Il repartirent comme ils étaient venus. Dans d'énormes soucoupes volantes en carton qui crachaient de la fumée rose. Ils les avaient tous coupés, puis chargés dans les soutes de leurs engins, à l'exception d'un seul. Planté au milieu d'un désert d'herbe grillée, le dernier arbre semblait maintenant lutter contre le vide tout autour. On ne pouvait plus l'approcher, des barrières encerclaient le champ, et les yeux inquiets faisaient la queue pour voir ce qu'il restait des milliards d'hectares de forêts. Rien. Un seul arbre. Le plus triste restait la raison pour laquelle les extra-terrestres avaient emporté tous les autres : décorer leurs toilettes. Il faut dire qu'ils étaient très nombreux là haut, ils devraient même sans doute trouver d'autres arbres ailleurs.

Dernières minutes


Plus aucun bruit. Comme avant le début d'un feu d'artifice. Le moment est venu de croire en quelque chose. Les branches des arbres aimeraient se toucher mais obéissent à l'absence du vent. Des milliards d'hommes et de femmes attendent dans les champs humides, sur les montagnes rocailleuses, dans les ruisseaux vivants qui ne servent déjà plus à rien. Des milliards de coeurs battent à l'unisson. Poum poum poum poum. Des larmes. Des sanglots de nostalgie qui copulent avec la rosée du matin. De temps à autre, un animal crie, pour sortir les oreilles du coma.

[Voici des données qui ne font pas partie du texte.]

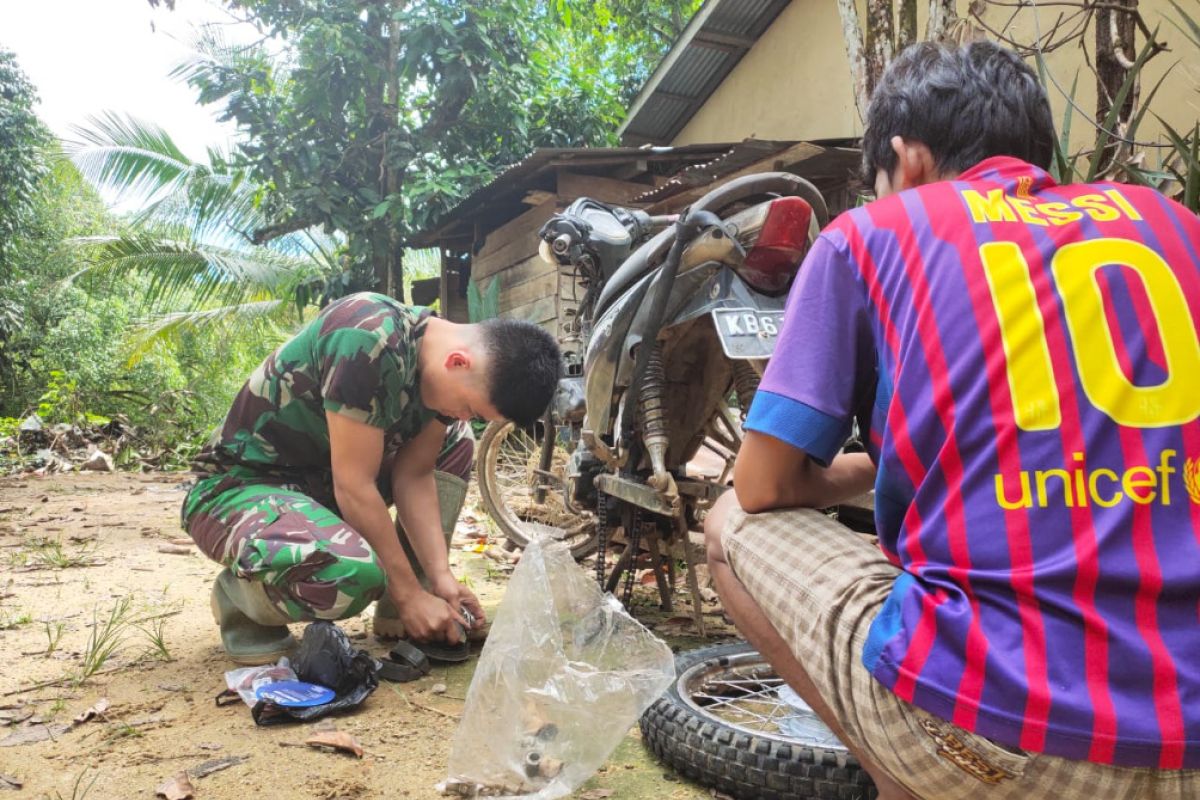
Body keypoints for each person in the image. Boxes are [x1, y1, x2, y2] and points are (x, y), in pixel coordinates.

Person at [705, 40, 1200, 799]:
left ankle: (909, 786)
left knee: (729, 523)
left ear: (905, 162)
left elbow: (764, 484)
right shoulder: (1175, 226)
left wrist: (865, 472)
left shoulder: (876, 232)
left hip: (1000, 735)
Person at [181, 291, 562, 665]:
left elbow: (415, 474)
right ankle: (242, 599)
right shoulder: (365, 336)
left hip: (320, 487)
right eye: (468, 407)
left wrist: (440, 578)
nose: (464, 414)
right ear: (458, 362)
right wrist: (410, 592)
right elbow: (355, 485)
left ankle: (405, 602)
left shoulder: (444, 374)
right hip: (239, 490)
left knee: (456, 440)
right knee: (352, 575)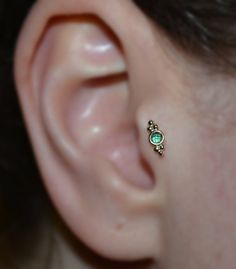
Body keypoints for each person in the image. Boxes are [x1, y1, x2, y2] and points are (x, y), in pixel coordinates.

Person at [1, 0, 236, 268]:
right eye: (154, 137)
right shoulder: (154, 134)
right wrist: (156, 140)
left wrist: (156, 140)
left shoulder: (155, 134)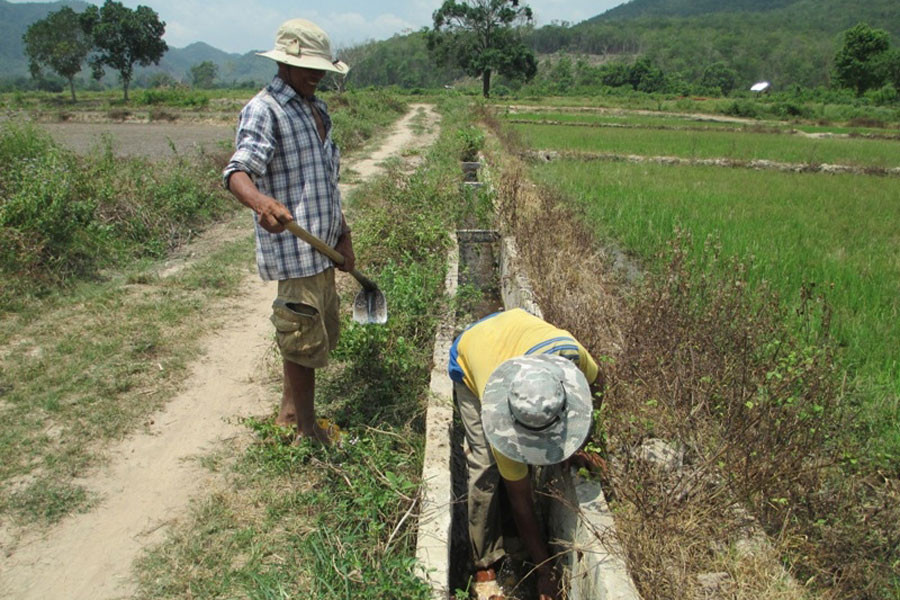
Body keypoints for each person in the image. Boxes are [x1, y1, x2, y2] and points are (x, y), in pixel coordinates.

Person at [223, 18, 352, 445]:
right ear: (284, 63)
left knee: (314, 336)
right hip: (297, 252)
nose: (317, 75)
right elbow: (238, 171)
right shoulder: (265, 109)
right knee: (301, 338)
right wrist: (261, 203)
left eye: (322, 68)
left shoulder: (317, 108)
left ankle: (289, 414)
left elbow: (327, 182)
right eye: (309, 67)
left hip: (323, 248)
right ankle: (306, 433)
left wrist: (343, 236)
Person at [448, 308, 604, 600]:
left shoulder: (571, 355)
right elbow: (521, 501)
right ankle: (483, 559)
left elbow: (597, 383)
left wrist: (580, 444)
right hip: (471, 350)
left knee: (519, 467)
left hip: (512, 330)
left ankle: (515, 542)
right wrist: (545, 571)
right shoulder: (500, 417)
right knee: (485, 464)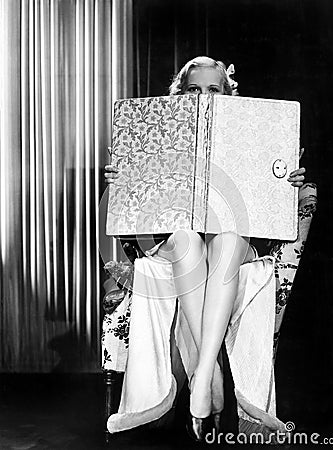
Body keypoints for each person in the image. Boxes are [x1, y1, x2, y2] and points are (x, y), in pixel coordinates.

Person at [104, 56, 306, 441]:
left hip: (234, 248)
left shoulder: (250, 133)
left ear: (228, 94)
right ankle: (208, 375)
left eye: (213, 89)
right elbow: (134, 214)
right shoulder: (160, 134)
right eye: (194, 89)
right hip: (179, 246)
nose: (203, 97)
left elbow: (273, 205)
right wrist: (122, 177)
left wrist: (286, 182)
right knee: (185, 237)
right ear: (180, 94)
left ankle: (201, 376)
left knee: (227, 237)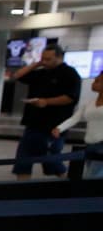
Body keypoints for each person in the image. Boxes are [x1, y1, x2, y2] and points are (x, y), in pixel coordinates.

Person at [10, 43, 81, 180]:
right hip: (33, 123)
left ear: (59, 58)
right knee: (23, 159)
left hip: (54, 125)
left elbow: (70, 97)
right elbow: (17, 76)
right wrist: (36, 64)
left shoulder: (69, 74)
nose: (44, 62)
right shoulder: (41, 73)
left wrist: (46, 102)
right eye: (43, 58)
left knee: (51, 158)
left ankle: (68, 182)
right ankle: (21, 190)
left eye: (48, 59)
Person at [52, 74, 103, 178]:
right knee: (92, 174)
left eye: (97, 81)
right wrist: (59, 128)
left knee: (93, 176)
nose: (93, 83)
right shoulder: (89, 103)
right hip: (90, 144)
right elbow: (75, 118)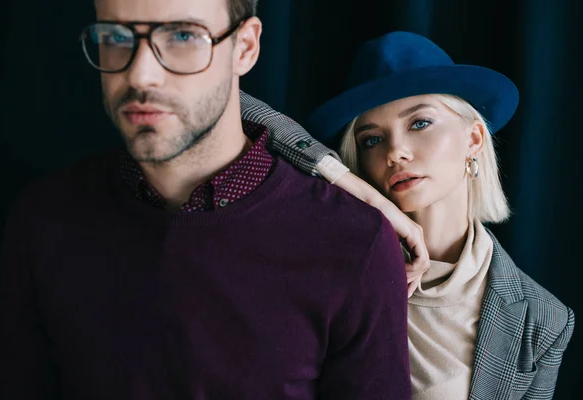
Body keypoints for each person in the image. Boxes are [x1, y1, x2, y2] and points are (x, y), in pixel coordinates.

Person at [0, 1, 412, 399]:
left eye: (183, 36)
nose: (140, 76)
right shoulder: (45, 219)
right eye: (116, 38)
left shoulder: (354, 244)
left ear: (244, 48)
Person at [243, 31, 576, 400]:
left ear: (474, 139)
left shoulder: (542, 319)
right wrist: (356, 187)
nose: (396, 152)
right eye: (372, 139)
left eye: (419, 123)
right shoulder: (332, 256)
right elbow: (231, 106)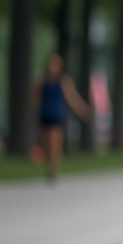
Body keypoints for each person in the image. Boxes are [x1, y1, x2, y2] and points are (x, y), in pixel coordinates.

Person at [31, 54, 91, 183]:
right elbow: (35, 99)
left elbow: (72, 98)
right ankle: (49, 164)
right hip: (44, 114)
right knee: (46, 144)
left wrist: (82, 110)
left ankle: (52, 171)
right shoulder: (40, 80)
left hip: (57, 115)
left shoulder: (63, 81)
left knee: (54, 143)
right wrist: (32, 113)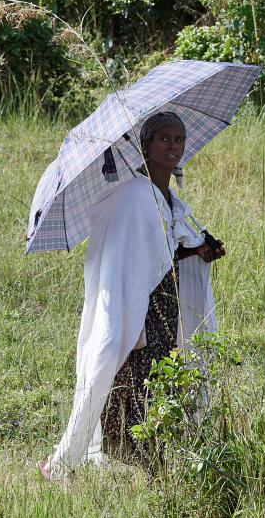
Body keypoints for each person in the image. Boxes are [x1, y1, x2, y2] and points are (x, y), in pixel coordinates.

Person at [38, 111, 224, 480]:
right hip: (140, 303)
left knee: (157, 380)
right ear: (146, 146)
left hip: (162, 303)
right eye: (164, 139)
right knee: (132, 379)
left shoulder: (164, 196)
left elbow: (162, 250)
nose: (173, 146)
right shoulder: (135, 195)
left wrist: (199, 250)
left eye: (179, 140)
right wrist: (185, 249)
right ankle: (79, 460)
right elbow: (143, 254)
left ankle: (154, 463)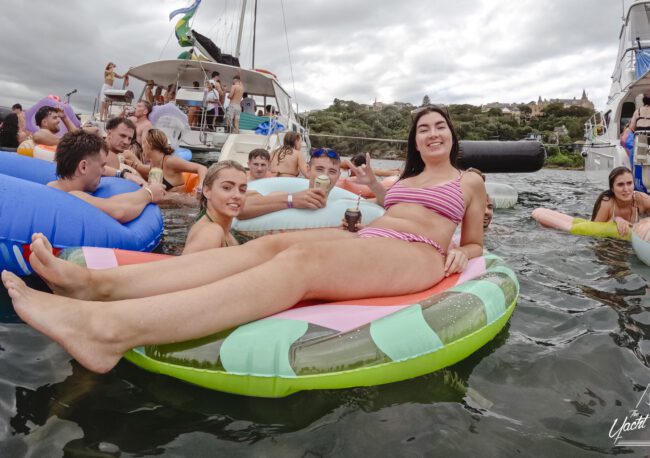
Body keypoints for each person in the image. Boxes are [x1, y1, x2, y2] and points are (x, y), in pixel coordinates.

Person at [1, 106, 485, 375]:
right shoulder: (403, 179)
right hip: (374, 241)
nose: (432, 133)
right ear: (416, 142)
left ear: (451, 135)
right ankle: (97, 287)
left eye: (439, 125)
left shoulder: (469, 180)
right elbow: (378, 201)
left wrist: (464, 250)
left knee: (301, 268)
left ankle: (110, 329)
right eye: (423, 129)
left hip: (417, 256)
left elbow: (476, 243)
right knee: (269, 247)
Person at [47, 130, 165, 223]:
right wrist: (149, 193)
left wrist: (123, 174)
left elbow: (99, 170)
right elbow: (119, 211)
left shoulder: (52, 186)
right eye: (102, 165)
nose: (103, 171)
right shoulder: (74, 196)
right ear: (83, 167)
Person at [182, 162, 248, 254]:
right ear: (207, 191)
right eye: (227, 187)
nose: (237, 195)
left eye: (242, 190)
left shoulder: (225, 233)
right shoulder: (210, 233)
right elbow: (185, 267)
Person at [124, 128, 207, 194]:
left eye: (143, 143)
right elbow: (141, 167)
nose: (142, 148)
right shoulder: (154, 164)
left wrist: (201, 187)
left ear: (150, 145)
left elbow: (201, 168)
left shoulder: (170, 162)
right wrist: (125, 161)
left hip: (183, 205)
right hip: (168, 205)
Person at [591, 166, 650, 237]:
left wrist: (645, 222)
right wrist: (614, 220)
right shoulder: (607, 203)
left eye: (629, 183)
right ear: (612, 188)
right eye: (620, 184)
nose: (626, 189)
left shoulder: (641, 199)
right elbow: (593, 232)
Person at [102, 117, 146, 186]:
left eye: (129, 138)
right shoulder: (107, 155)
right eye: (122, 135)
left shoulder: (123, 154)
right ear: (109, 133)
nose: (126, 142)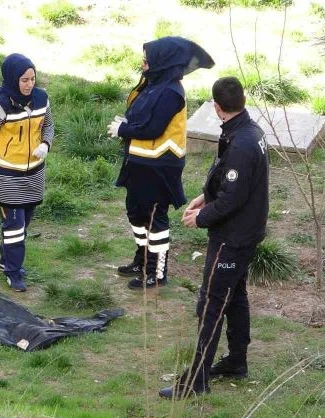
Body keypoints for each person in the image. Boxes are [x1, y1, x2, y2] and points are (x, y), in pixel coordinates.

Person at [159, 76, 269, 399]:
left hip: (233, 238)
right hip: (247, 232)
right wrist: (205, 197)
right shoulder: (248, 131)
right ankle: (236, 360)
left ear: (217, 108)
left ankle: (197, 380)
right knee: (235, 295)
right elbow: (228, 180)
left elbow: (233, 198)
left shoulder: (242, 144)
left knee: (211, 303)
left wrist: (201, 217)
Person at [107, 37, 214, 290]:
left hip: (159, 166)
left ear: (163, 61)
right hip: (140, 162)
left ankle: (157, 272)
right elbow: (143, 118)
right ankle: (142, 261)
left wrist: (124, 129)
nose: (144, 62)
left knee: (155, 218)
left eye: (148, 57)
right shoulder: (154, 83)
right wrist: (128, 123)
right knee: (136, 213)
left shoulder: (171, 92)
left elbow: (154, 128)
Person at [0, 53, 54, 292]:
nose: (29, 84)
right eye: (24, 80)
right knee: (14, 225)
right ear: (12, 79)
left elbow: (49, 125)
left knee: (23, 224)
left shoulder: (42, 98)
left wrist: (45, 144)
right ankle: (14, 273)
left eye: (32, 78)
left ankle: (5, 261)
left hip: (34, 174)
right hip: (5, 175)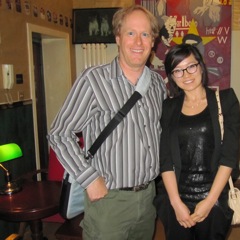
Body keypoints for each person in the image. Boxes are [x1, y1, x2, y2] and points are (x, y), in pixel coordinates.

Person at [48, 5, 167, 240]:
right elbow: (59, 134)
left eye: (145, 34)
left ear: (153, 42)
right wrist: (89, 179)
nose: (139, 42)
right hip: (108, 202)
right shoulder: (93, 80)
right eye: (131, 33)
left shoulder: (157, 85)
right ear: (118, 38)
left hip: (148, 198)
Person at [153, 44, 240, 240]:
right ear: (171, 76)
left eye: (191, 66)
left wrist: (209, 202)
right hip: (177, 195)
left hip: (214, 195)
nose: (186, 74)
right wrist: (176, 204)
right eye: (178, 70)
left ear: (201, 66)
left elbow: (228, 157)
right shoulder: (168, 108)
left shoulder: (226, 101)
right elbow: (165, 159)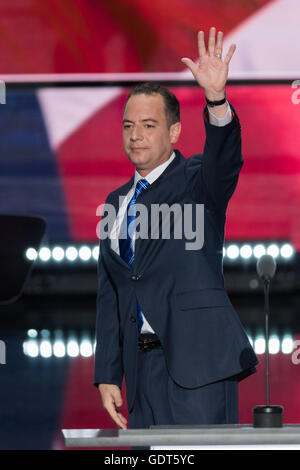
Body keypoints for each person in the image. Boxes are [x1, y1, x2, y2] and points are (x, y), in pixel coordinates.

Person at [94, 27, 258, 431]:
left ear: (174, 132)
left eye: (149, 125)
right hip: (140, 370)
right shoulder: (115, 202)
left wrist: (216, 100)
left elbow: (226, 159)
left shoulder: (198, 180)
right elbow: (111, 296)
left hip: (200, 365)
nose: (136, 135)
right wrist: (107, 372)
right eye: (128, 126)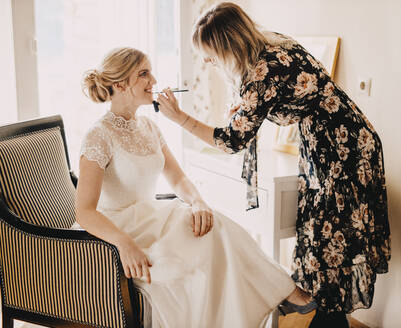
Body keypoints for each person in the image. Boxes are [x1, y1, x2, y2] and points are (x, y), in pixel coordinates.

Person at [155, 2, 391, 326]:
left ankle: (327, 320)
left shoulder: (262, 71)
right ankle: (323, 317)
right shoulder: (270, 43)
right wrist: (246, 109)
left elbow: (231, 141)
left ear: (228, 45)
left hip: (343, 148)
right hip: (334, 139)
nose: (207, 61)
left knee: (331, 243)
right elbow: (277, 98)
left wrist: (179, 117)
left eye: (209, 52)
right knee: (323, 240)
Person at [75, 47, 315, 328]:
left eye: (150, 71)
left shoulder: (150, 128)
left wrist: (198, 202)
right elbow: (84, 211)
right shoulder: (98, 135)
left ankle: (289, 295)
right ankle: (293, 297)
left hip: (151, 219)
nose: (153, 79)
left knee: (214, 226)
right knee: (195, 262)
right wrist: (124, 244)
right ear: (119, 84)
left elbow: (178, 179)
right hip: (119, 231)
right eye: (143, 73)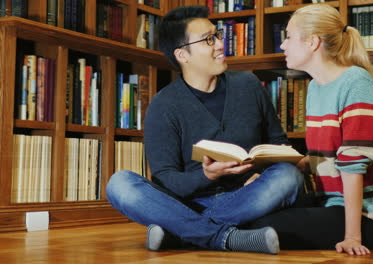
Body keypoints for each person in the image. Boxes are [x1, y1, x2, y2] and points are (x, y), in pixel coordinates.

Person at [105, 5, 304, 255]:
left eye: (218, 35)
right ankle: (224, 237)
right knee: (119, 184)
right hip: (187, 201)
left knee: (288, 176)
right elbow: (166, 179)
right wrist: (207, 176)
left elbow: (278, 142)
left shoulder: (248, 85)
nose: (220, 44)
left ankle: (179, 232)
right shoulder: (163, 105)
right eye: (209, 40)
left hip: (245, 196)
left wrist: (261, 170)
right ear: (183, 55)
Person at [248, 4, 373, 256]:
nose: (282, 45)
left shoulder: (357, 84)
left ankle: (213, 237)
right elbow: (329, 158)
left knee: (260, 226)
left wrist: (352, 237)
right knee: (258, 213)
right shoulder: (316, 87)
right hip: (333, 201)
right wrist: (285, 163)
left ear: (313, 42)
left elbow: (352, 167)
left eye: (289, 37)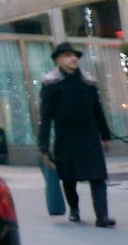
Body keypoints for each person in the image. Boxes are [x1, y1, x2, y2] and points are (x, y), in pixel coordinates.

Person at [38, 42, 115, 228]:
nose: (73, 59)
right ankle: (74, 209)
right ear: (58, 60)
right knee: (69, 178)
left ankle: (102, 216)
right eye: (67, 55)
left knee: (98, 177)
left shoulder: (88, 83)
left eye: (74, 56)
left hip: (89, 136)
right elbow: (46, 117)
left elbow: (98, 111)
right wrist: (43, 145)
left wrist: (105, 135)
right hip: (66, 138)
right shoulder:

C'était bien, ici. La semaine dernière on dansait encore, on buvait, on faisait l'amour, et on se foutait de ce matin frileux qui sera le dernier. Les mains moites se crispent soudain, l'heure est aux abandons.
Seul dans son bureau métallique, enfoncé dans un fauteuil de cuir fripé, il dirige son doigt vers le dénouement. Puis, après avoir cligné une dernière fois des yeux, le plus grand meurtrier qu'on n'aie jamais connu appuie enfin sur le bouton rouge.

Première rencontre


Il y avait peu de chance pour que le renard rencontre la méduse. Pourtant, à bout de force au milieu de cet étang poisseux il se laissa tomber dans les tentacules. Puis dans un dernier souffle, il reposa sa tête lasse sur le globe luminescent.